::: 本文抜粋 :::

福音 №339 2016年8月
「恵みと平和」
わたしたちの父である神と主イエス・キリストからの恵みと平和が、あなたがたにあるように。フィリピ1:2
今一つ一つ読み返してみて、驚いた。パウロの書いた手紙13通、どの手紙も「恵みと平和」を祈る祈りから始まっている。他にはペテロの手紙2通も、始めに「恵みと平和がますます豊かに与えられるように」とある。今まで、挨拶の慣用語のように思って読み過ごしていたけれど、「恵みと平和」、この言葉は限りなく深く、神様の御性質そのものなのだと、ふっと気づいた。明日も分からぬ弱く小さな人間に、恵みと平和をあふれるほどに与えることが神様の御意志であり、私たち人間は神様の恵みと平和を受けるときにだけ満ち足りた存在となる。もう一歩踏み込んで言うなら、神様の与えてくださる恵みと平和はイエス・キリストの内にすべて詰まっており、イエス様を思っていると、神様の与えてくださる恵みと平和が見えてくる。
神様の恵みと平和は変わらない。
私が迷ったって、
世の中が荒れ狂ったって
神様の恵みと平和は変わらない。
そうだった、本当にそうだった。私たちに神様の恵みとキリストの平和があえば、この世のどんな困難や、理不尽なことにも押しつぶされはしないだろう。だからパウロは手紙を書く時はいつも、まず「神とキリストの恵みと平和」を祈ったのだ。だが、どんなにパウロが祈ってくれても、その恵みと平和をすぐに忘れてしまう者は、いったいどうすればいいのか。

::: 資料データ :::

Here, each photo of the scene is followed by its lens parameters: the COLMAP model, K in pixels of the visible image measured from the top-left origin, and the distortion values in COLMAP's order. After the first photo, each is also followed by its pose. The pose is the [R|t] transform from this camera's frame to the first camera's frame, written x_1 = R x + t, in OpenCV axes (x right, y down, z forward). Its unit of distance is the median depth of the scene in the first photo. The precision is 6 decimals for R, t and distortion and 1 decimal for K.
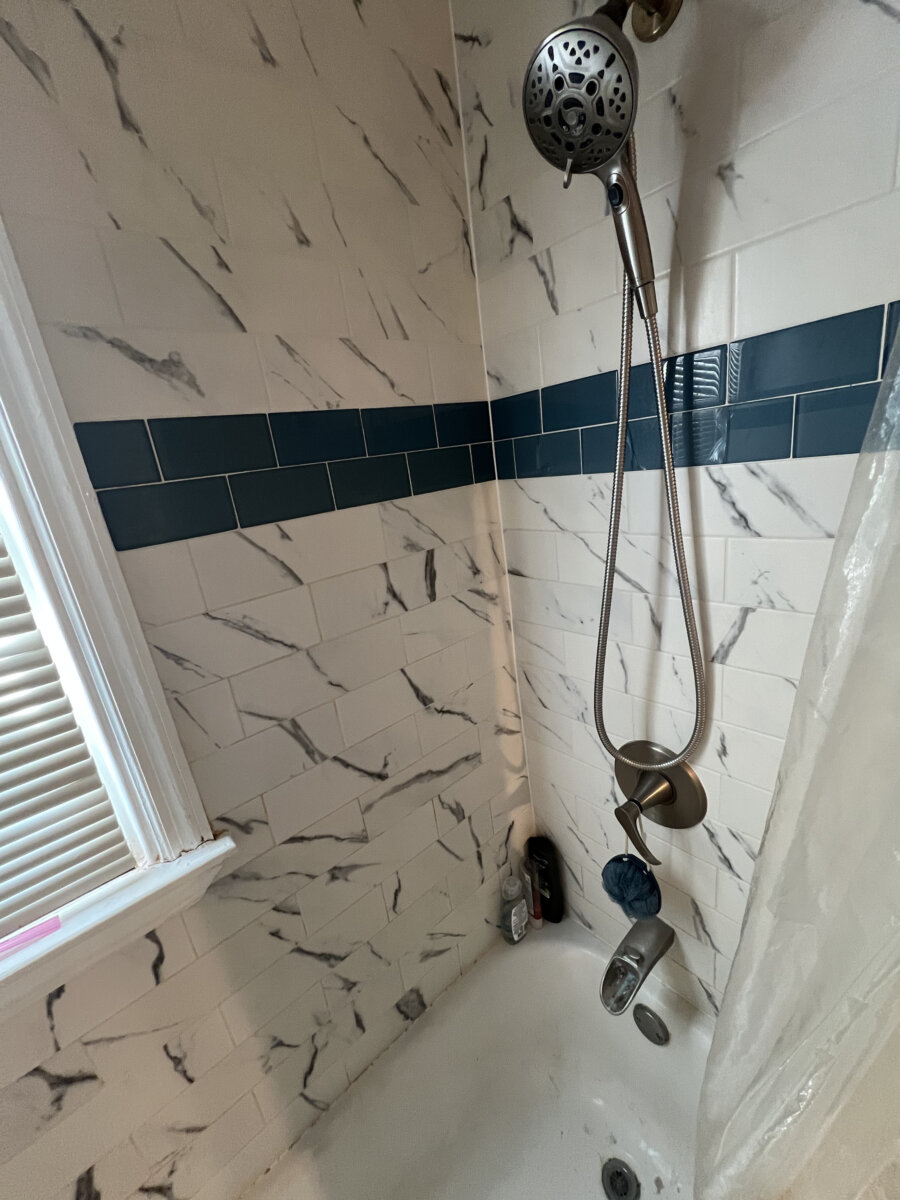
lens RADIAL K [[479.4, 0, 450.0], [0, 479.4, 600.0], [0, 0, 1]] dist [-0.002059, -0.000220]
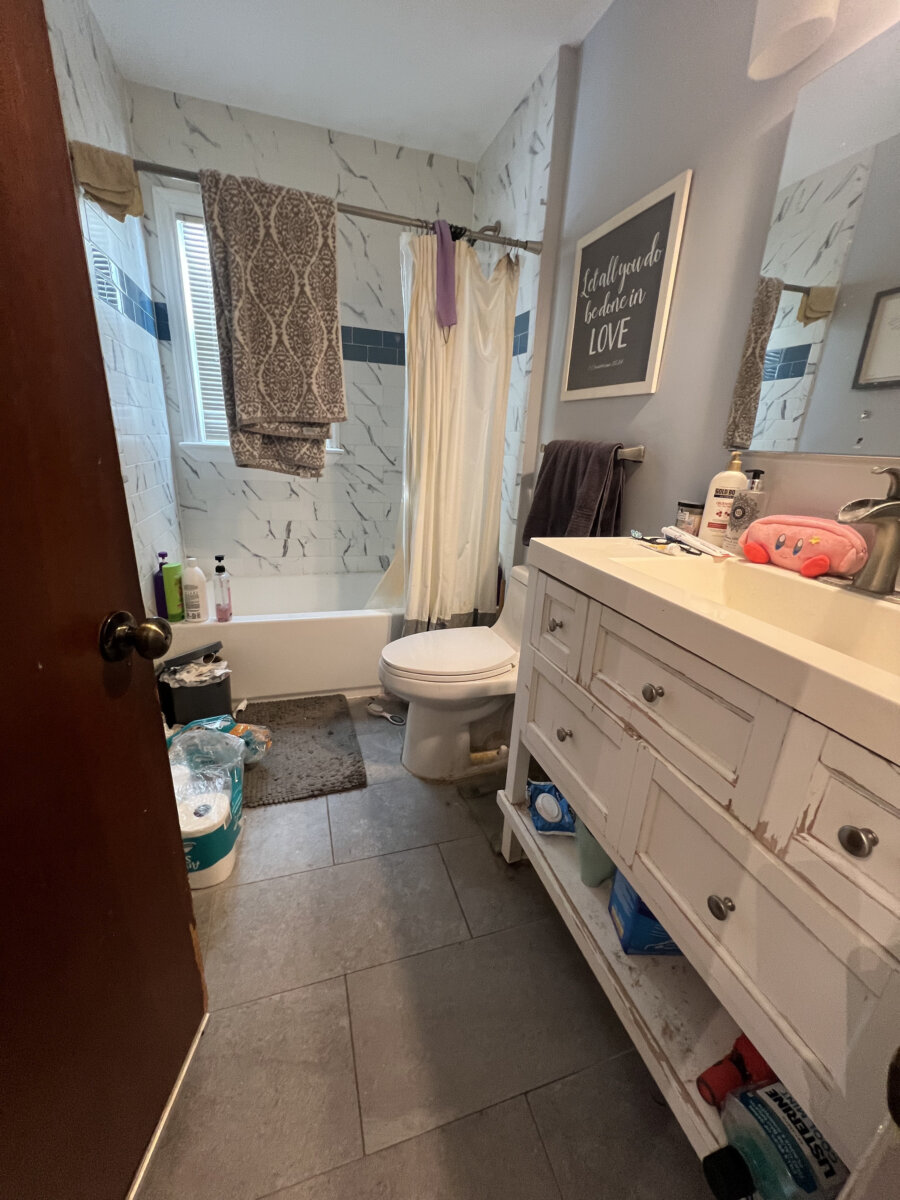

:::

▶ **作業内容**
A. 本文抜粋によれば、パウロの書いた手紙は何通あり、それらはどれも何から始まっていますか。
B. 本文抜粋のうち、「そうだった、本当にそうだった」を含む箇所から書き始め、「いったいどうすればいいのか。」の後で終えて、その部分を一字一句違えずに書き写してください。

▶ **解答例**
A. 13通あり、どの手紙も「恵みと平和」を祈る祈りから始まっています。

B.
そうだった、本当にそうだった。私たちに神様の恵みとキリストの平和があえば、この世のどんな困難や、理不尽なことにも押しつぶされはしないだろう。だからパウロは手紙を書く時はいつも、まず「神とキリストの恵みと平和」を祈ったのだ。だが、どんなにパウロが祈ってくれても、その恵みと平和をすぐに忘れてしまう者は、いったいどうすればいいのか。